Simple? No! My dreams were shattered, in particular when Mrs PM suggested the inevitable trek along the M60 to the shop that metaphorically speaking exists in the storey below Dante’s seventh level of hell – Ikea.

I’m not having a go at Ikea, by the way. I love the furniture in there and I think it is reasonably priced and excellent quality and value for money. But, as with most other furniture shops, I detest the shopping experience and what I am about to write applies to just about all of them. Every time I have been furniture shopping, I have entered the shop an optimistic customer and departed in agony, both mental and physical, with a hole in my bank balance.

This time was no exception. It started badly as we were driving because I told Mrs PM in no uncertain terms why the furniture shopping experience was so awful for me. This didn’t go down to well because Mrs PM assumed that I was criticizing her. I tried to explain that perhaps the problem was me but I gave up having realised that I had dug a hole big enough to bury myself and an elephant three times over.

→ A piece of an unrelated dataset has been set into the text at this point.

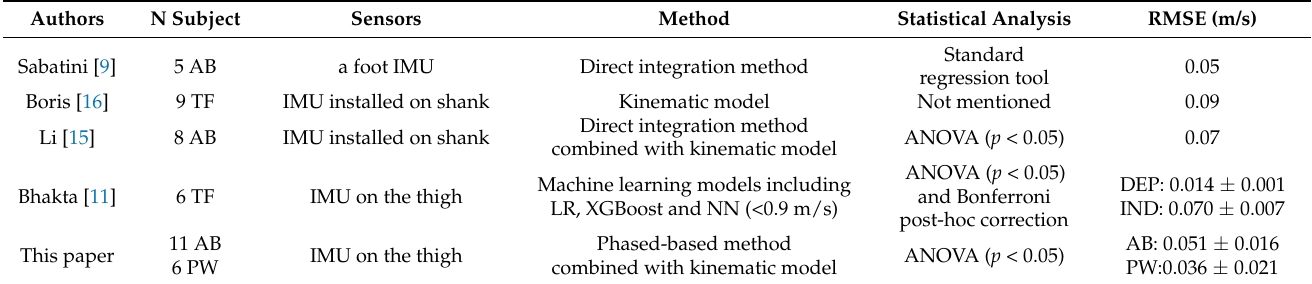
Table 1. Related papers and experimental results of walking speed estimation methods.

To cut a long story short:

We got lost in the showroom because we couldn’t decide whether to buy a bedside table or chest of drawers, and the wardrobe we wanted was available but not in the colours that Mrs PM wanted. I wandered aimlessly in the maze that is the showroom floor, trying to work out from the “easy to use” store maps, where the bloody hell we actually were. When we eventually found something recognisable, for example, the TV bench area, we couldn’t agree on a style; should we choose the Leksvik or the Markör? What do these words mean? It wouldn’t surprise me if they were Swedish for “moron” and “stupid”. We argued about the wardrobe, we wandered about between bedroom, lounge, office etc. sections looking for anything we could. At one stage I was caught short and had to find the toilet. When I got back, could I find Mrs PM? I think you can guess the answer to that. Eventually we bumped into each other and discovered that she was frustrated because the colours she wanted were being phased out and I was frustrated because I wanted to get home to watch the Manchester United game on TV.

The worst thing is, we thought we were ready for this trip to Ikea but in reality we were totally ill-prepared. Oh I thought we were prepared; we had measured, discussed, measured again, discussed again and we both approached the building with a firm plan in our minds. However, we just didn’t plan enough.

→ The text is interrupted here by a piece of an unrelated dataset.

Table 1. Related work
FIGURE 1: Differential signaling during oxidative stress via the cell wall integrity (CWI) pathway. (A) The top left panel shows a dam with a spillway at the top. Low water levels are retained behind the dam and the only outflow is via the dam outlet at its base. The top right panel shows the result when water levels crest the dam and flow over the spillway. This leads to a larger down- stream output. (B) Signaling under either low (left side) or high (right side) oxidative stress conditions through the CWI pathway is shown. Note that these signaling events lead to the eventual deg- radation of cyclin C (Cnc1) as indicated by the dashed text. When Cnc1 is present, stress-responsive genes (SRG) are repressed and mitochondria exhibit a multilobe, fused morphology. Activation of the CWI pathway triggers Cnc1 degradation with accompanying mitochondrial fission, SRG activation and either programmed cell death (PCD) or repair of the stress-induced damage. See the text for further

We couldn’t decide on a colour (well personally I didn’t care; I would have selected purple with pink stripes and yellow spots to get out of there); we couldn’t decide on a style or shape (again I could ant would have accepted a wardrobe shaped like a pyramid to get out of there). And the result was that we moaned and argued as we wandered around the shop, trekking back and forth with other like minded and equally frustrated couples.

I’m sure that staff working at any furniture shop love to watch hapless couples reduce each other to gibbering wrecks after hurling vitriolic abuse at each other over the shape and size of bedside tables. I can imagine that in their position I would love it.

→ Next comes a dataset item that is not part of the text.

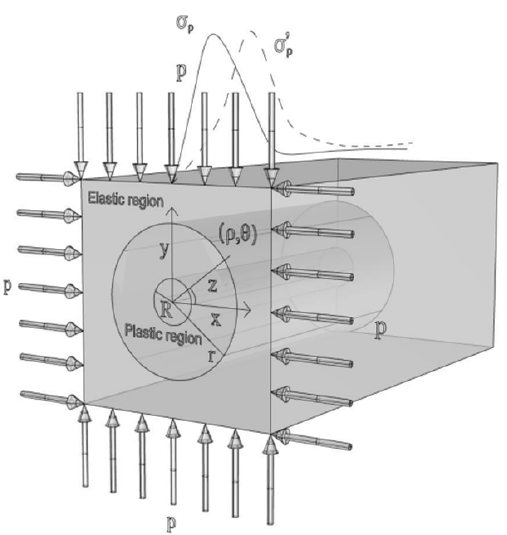
Figure 14. Schematic diagram of borehole mechanics model of roadway surrounding rock.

Well in the end, having trudged around a hundred miles in the confines of Ikea, we finally made a decision. And what happened? We discovered that the exact model and shade we wanted was out of stock and furthermore the shade we desired (or more accurately Mrs PM desired) was now being phased out.

We left the shop three hours after we had walked in with nothing.

On the way home, I plucked up the courage to suggest that Mrs PM, the more difficult to please of the two of us, do more research on the Internet, decide what she wants and where she wants to get it. With a snarl, she agreed and this afternoon I have left her to it.

Suffice it to say, we will probably spend next Saturday hiking around MFI for hours.